▸ **TASK DIRECTIONS**: Recast the material below, from the line containing "L'ordre des onglets" to the line containing "tous les formats)", inclusive, as a Markdown table with the columns Row and Line. Number each row and omit blank lines.

━━━━━━━━━━━━━━━━

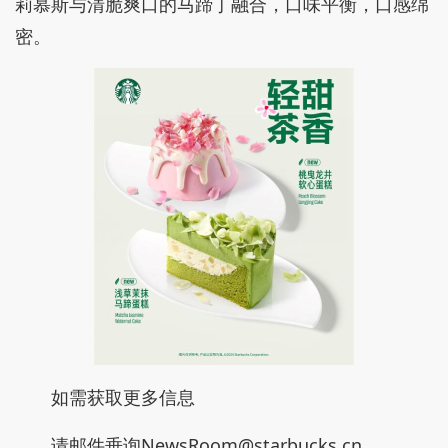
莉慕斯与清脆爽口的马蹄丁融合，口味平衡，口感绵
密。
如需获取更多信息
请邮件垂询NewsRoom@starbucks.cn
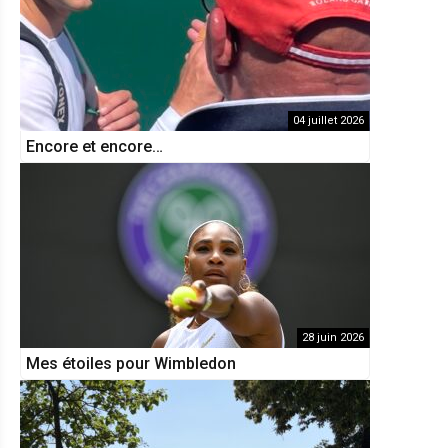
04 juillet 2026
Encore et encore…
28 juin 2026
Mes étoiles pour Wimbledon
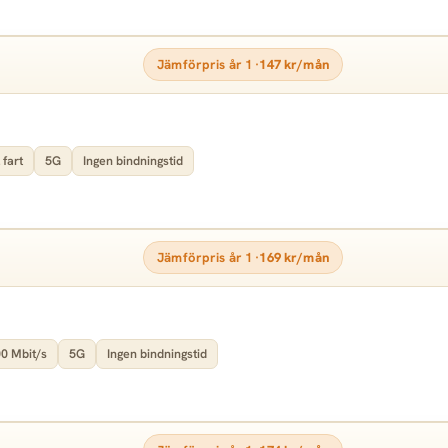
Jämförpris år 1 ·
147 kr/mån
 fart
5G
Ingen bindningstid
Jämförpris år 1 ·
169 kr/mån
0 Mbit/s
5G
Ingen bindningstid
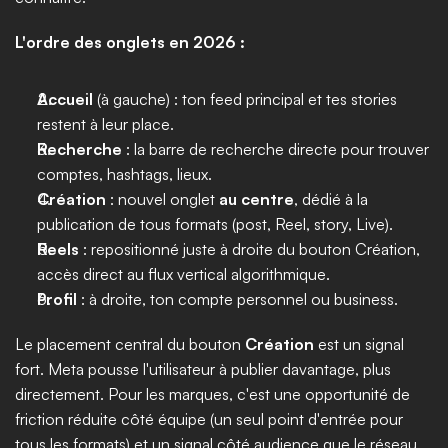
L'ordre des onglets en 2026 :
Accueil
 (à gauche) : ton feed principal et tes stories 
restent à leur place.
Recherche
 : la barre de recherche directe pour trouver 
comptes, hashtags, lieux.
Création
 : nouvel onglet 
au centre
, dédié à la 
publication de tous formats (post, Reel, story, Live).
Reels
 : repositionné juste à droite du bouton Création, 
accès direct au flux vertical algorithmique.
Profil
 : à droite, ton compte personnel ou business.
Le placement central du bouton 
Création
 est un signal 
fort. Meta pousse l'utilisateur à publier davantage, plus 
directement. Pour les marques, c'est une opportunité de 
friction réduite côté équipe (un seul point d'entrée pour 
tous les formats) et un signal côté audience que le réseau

━━━━━━━━━━━━━━━━

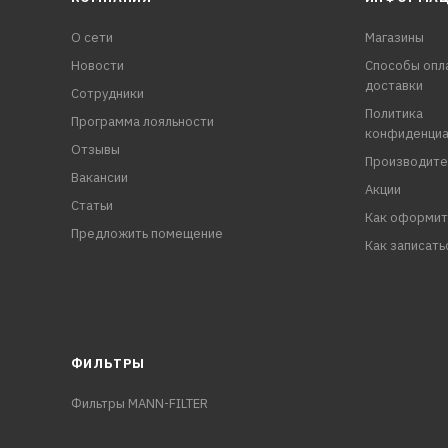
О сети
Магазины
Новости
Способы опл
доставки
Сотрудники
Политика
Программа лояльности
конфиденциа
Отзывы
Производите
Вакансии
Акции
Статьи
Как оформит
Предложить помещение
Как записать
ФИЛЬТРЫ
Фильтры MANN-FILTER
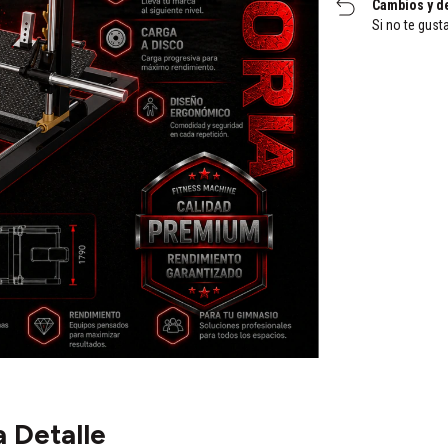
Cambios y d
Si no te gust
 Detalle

━━━━━━━━━━━━━━━━

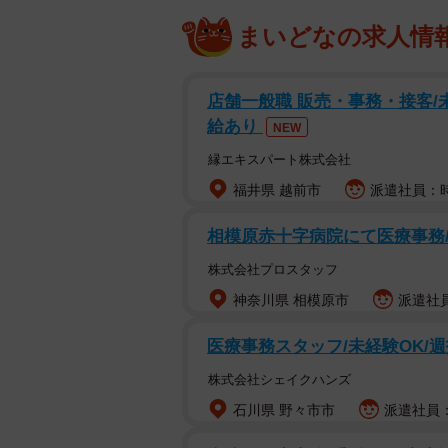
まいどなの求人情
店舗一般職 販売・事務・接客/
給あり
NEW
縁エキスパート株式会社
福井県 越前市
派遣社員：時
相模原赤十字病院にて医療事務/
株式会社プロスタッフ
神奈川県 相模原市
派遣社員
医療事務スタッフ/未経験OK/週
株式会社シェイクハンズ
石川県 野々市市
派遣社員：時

━━━━━━━━━━━━━━━━

▸ **RESPONSE TO THE TASK**:
| Row | Line |
|---|---|
| 1 | L'ordre des onglets en 2026 : |
| 2 | Accueil |
| 3 |  (à gauche) : ton feed principal et tes stories  |
| 4 | restent à leur place. |
| 5 | Recherche |
| 6 |  : la barre de recherche directe pour trouver  |
| 7 | comptes, hashtags, lieux. |
| 8 | Création |
| 9 |  : nouvel onglet  |
| 10 | au centre |
| 11 | , dédié à la  |
| 12 | publication de tous formats (post, Reel, story, Live). |
| 13 | Reels |
| 14 |  : repositionné juste à droite du bouton Création,  |
| 15 | accès direct au flux vertical algorithmique. |
| 16 | Profil |
| 17 |  : à droite, ton compte personnel ou business. |
| 18 | Le placement central du bouton  |
| 19 | Création |
| 20 |  est un signal  |
| 21 | fort. Meta pousse l'utilisateur à publier davantage, plus  |
| 22 | directement. Pour les marques, c'est une opportunité de  |
| 23 | friction réduite côté équipe (un seul point d'entrée pour  |
| 24 | tous les formats) et un signal côté audience que le réseau |